Bereits Anfang der 50er Jahre des letzten Jahrhunderts wurden in Deutschland mit dem medial verbreiteten Begriff der Managerkrankheit, arbeitsplatztypische Verhaltensweisen (in diesem Fall von beruflichen Eliten) mit der koronaren Herzerkrankung (KHK) in Zusammenhang gebracht. Daran knüpft die Arbeit von Karl-Heinz Ladwig et al. an. Sie zeigt, dass die wissenschaftliche Evidenz als KHK-Risikofaktor für eine Reihe von Stressbedingungen am Arbeitsplatz (u.a. Arbeitsstress, Arbeitsplatzunsicherheit, Arbeitsplatzverlust und Überforderung durch Mehrarbeit und Überstunden) hoch ist und dass es ebenso gut belegte psychophysiologische Konzepte gibt, die diesen Zusammenhang erklärbar machen. Volker Köllner und Wolfgang Söllner beschreiben aus einer klinischen Perspektive das Thema „Mobbing“ und zeigen an Fallbeispielen, wie sich epidemiologisches und ätiopathogenetisches Wissen in konkrete Strategien für Diagnostik und Therapie von Mobbing-Opfern übersetzt. Roland von Känel greift in seinem Beitrag über das Burnout-Syndrom Vorbehalte gegen dieses Erkrankungsbild auf und zeigt in konzeptionellen Überlegungen, in der Beschreibung der spezifischen Symptomkonstellation und in der Anbindung des Konzeptes an arbeitsplatzbezogene Stressoren, worin die Abgrenzung zur Depression und verwandter Krankheiten besteht.

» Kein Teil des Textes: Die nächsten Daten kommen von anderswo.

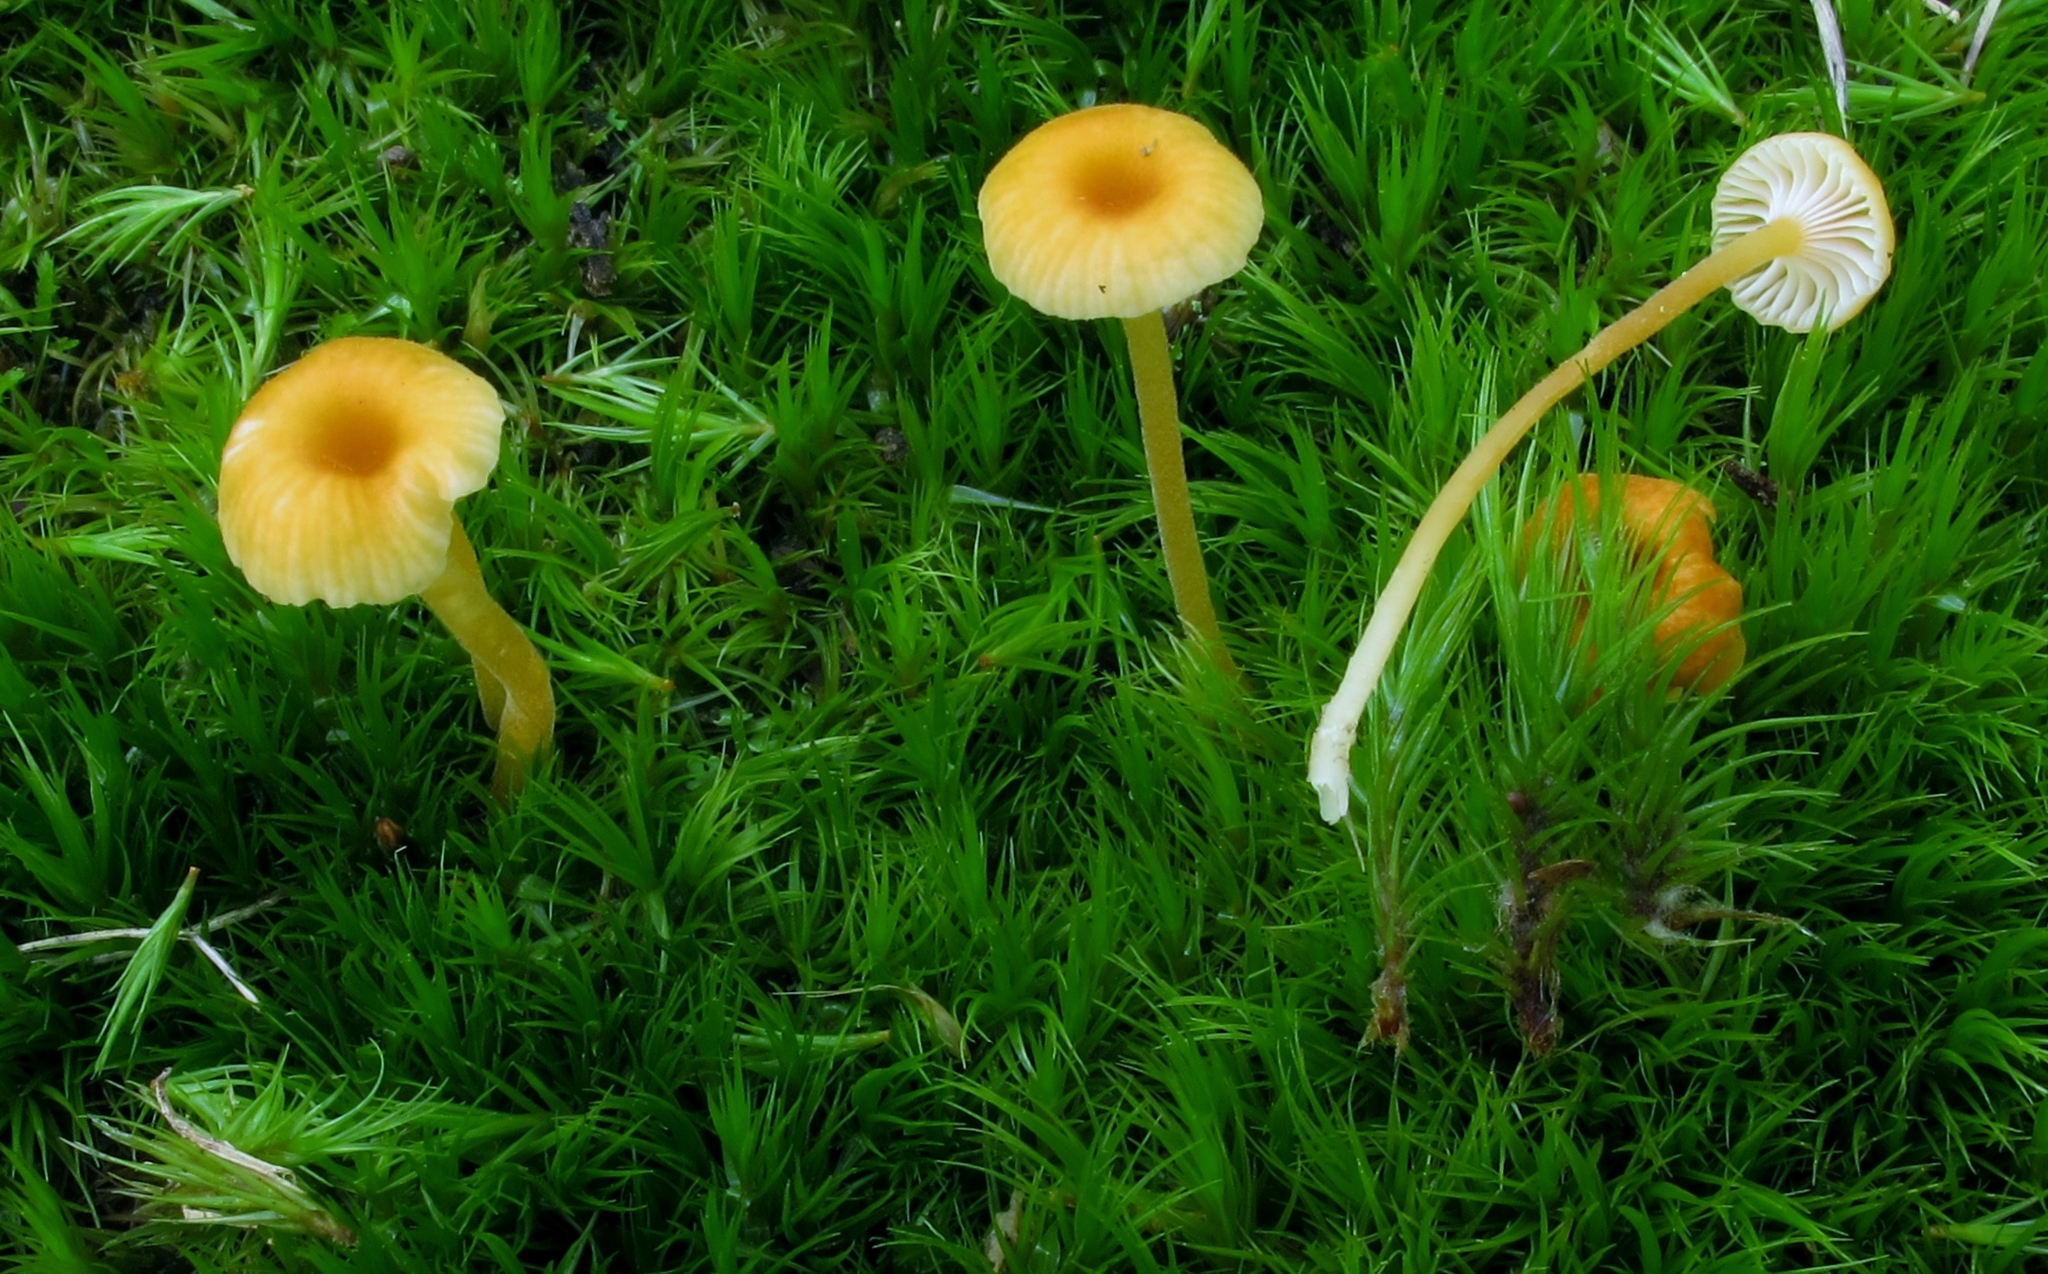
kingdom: Fungi
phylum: Basidiomycota
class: Agaricomycetes
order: Hymenochaetales
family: Rickenellaceae
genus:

In Anbetracht der Tatsache, dass Umstrukturierungen und Veränderungen mittlerweile ein fester Bestandteil des Arbeitslebens sind und die Zahl an befristeten Beschäftigungsverhältnissen steigt, zeigen Amira Barrech und Kollegen (unseres Wissens erstmals in einer deutschsprachigen Übersichtsarbeit), dass Arbeitsplatzunsicherheit zu einem immer bedeutenderen Risikofaktor für die Gesundheit von Arbeitnehmern wird. Für die Betroffenen bedeutet dies eine mögliche Beeinträchtigung ihrer Gesundheit und damit auch ihrer Lebensqualität. Das Schwerpunktheft schließt mit einem Beitrag von Karoline Lukaschek und Kollegen, die das gegenwärtige Wissen über den Arbeitsplatz als Suizidrisiko zusammentragen und zeigen, dass der arbeitsbedingte Suizid zu Unrecht als Tabuthema behandelt wird.